В следующую секунду он выскочил из мешка, оставив преследователей позади. И бросился к Мельничному мосту.

Глава 17

Шитый по французской моде красный камзол сиял серебром, взрывался пышными кружевами, налево и направо сыпал алмазные искры. Князь фон Эггенберг рыкнул, прочистив горло, а затем весело произнес:

— Все вон.

Ханс Ульрих фон Эггенберг был немолод. Пятьдесят восемь лет, из них десять — на вершине имперской политики. Губернатор Внутренней Австрии. Глава тайного совета. Один из самых влиятельных людей при дворе, фактически — первый министр, имевший право входить к кайзеру без доклада в любое время. Несмотря на возраст, фон Эггенберг по-прежнему был красив, силен и полон энергии. Густые, пшеничного цвета волосы без каких-либо признаков седины. Взгляд, светившийся умом и нахальством. Выступающая вперед упрямая нижняя челюсть.

— Все. Вон, — отчетливо повторил князь.

Секретари повернули головы к хозяину кабинета. Тот едва заметно кивнул.

— Они плохо вышколены, — произнес Эггенберг, когда за ними закрылась дверь. — Дайте их мне на пару дней, Ламормейн. Увидите, они станут смирными и послушными, как дрессированные собачки.

— Нет нужды, — спокойно возразил иезуит. — Они знают, кому им следует подчиняться.

— До сих пор удивляюсь, мой дорогой, — министр широко улыбнулся, показав крепкие, желтоватые зубы, — как нам удается жить с вами в мире. Не интриговать, не подкладывать друг другу ядовитых колючек… Впрочем, я зашел к вам по делу. Кайзер поручил вам работу над проектом эдикта о возврате церковных земель.

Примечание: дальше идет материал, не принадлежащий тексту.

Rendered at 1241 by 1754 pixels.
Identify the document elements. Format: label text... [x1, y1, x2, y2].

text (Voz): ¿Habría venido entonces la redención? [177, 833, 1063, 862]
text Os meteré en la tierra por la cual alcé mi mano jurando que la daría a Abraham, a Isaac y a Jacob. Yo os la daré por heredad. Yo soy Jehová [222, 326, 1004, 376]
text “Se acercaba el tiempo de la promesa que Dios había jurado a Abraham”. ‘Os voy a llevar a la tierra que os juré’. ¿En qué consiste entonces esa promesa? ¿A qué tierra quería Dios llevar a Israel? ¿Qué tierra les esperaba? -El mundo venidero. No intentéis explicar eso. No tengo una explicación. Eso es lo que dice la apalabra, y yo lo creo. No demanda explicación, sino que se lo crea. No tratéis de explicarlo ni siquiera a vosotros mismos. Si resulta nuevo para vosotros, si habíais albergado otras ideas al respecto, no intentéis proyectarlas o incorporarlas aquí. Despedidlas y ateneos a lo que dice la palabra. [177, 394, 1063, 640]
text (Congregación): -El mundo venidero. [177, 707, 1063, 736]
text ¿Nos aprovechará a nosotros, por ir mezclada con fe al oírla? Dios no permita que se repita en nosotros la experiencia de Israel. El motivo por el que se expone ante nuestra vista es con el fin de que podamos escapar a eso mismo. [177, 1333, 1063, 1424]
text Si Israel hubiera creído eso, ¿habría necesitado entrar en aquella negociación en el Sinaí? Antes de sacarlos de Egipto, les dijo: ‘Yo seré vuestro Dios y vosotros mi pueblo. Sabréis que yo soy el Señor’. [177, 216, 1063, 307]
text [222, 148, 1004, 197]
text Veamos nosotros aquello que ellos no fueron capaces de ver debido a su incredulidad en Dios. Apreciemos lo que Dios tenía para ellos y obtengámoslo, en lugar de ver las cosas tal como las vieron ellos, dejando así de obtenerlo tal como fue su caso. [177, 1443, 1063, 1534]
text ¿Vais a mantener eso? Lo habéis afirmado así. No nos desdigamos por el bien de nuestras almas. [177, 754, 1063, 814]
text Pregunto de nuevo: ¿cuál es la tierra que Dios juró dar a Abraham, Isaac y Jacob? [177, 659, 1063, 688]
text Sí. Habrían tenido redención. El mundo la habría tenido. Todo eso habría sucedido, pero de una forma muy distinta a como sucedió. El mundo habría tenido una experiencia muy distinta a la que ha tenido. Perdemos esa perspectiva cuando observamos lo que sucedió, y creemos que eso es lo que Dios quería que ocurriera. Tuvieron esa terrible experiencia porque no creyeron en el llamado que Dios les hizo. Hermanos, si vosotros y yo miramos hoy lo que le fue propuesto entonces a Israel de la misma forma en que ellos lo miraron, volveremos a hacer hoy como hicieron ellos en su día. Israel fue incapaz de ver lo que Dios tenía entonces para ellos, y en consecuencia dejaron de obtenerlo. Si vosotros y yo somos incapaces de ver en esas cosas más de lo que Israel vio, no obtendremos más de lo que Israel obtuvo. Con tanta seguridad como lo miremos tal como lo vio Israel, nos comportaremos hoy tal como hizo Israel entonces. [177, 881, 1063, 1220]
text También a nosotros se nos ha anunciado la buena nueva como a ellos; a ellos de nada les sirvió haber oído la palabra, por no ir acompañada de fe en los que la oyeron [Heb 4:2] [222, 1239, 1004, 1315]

— Простите, министр, но у меня есть четкие указания не посвящать в свою работу никого.

— Я и не прошу посвящать. Тем более что смысл документа понятен. Возврат церковных владений, занятых протестантами после Аугсбургского мира.

Глаза священника подозрительно сузились, но он ничего не сказал.

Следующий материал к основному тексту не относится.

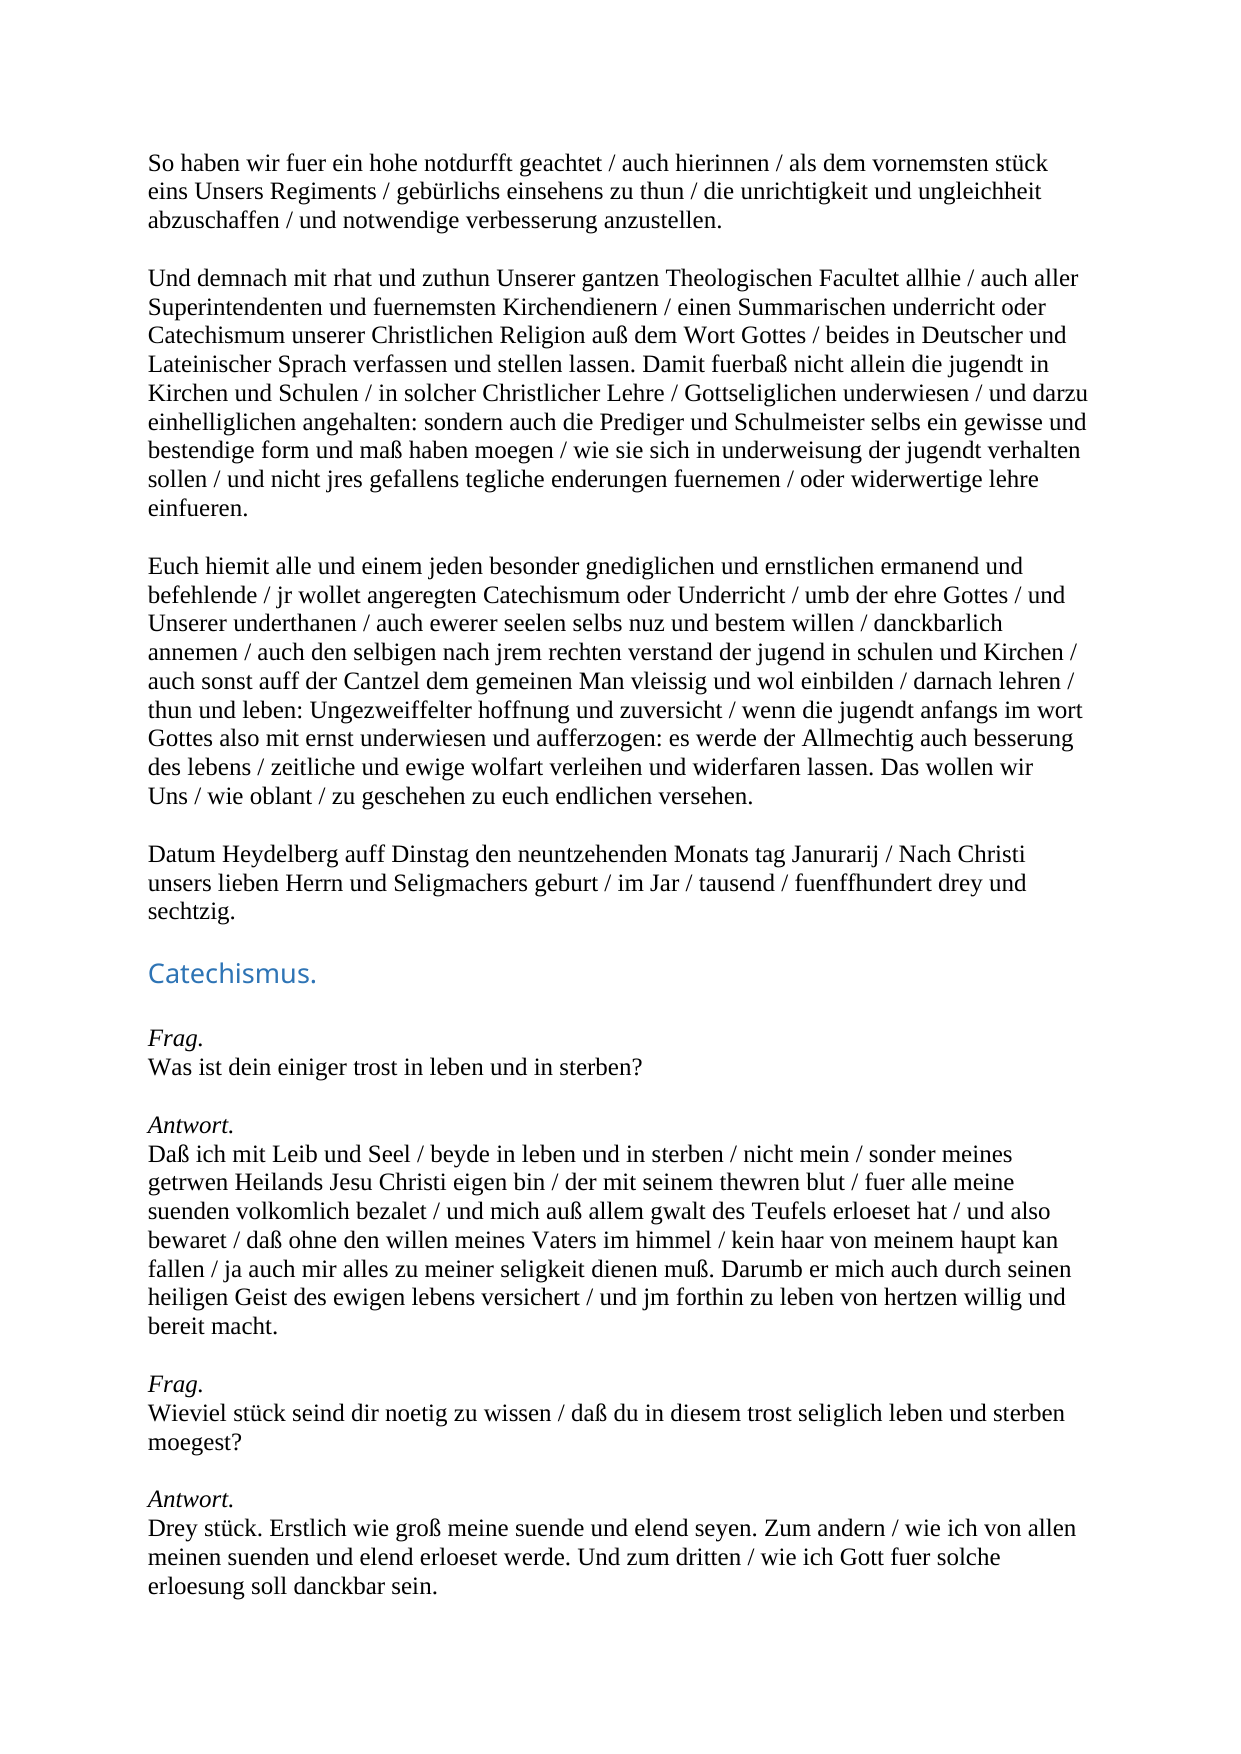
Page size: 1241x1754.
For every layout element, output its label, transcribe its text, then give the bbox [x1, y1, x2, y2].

— Не удивляйтесь, дружище, не стоит, — наслаждаясь его замешательством, продолжал Эггенберг. — Как, по-вашему, неужели мне — человеку, который стоит во главе кайзерской дипломатии — не приходило в голову, как лучше прижать протестантов? И что реституция — самый подходящий и юридически обоснованный способ? Не считайте себя хитрее других, Ламормейн. Суть документа ясна. А уж в каком месте вы расставите запятые и какие хитрые обороты используете — мне глубоко наплевать. Казуистика: из-за нее я никогда не любил ни законников, ни попов.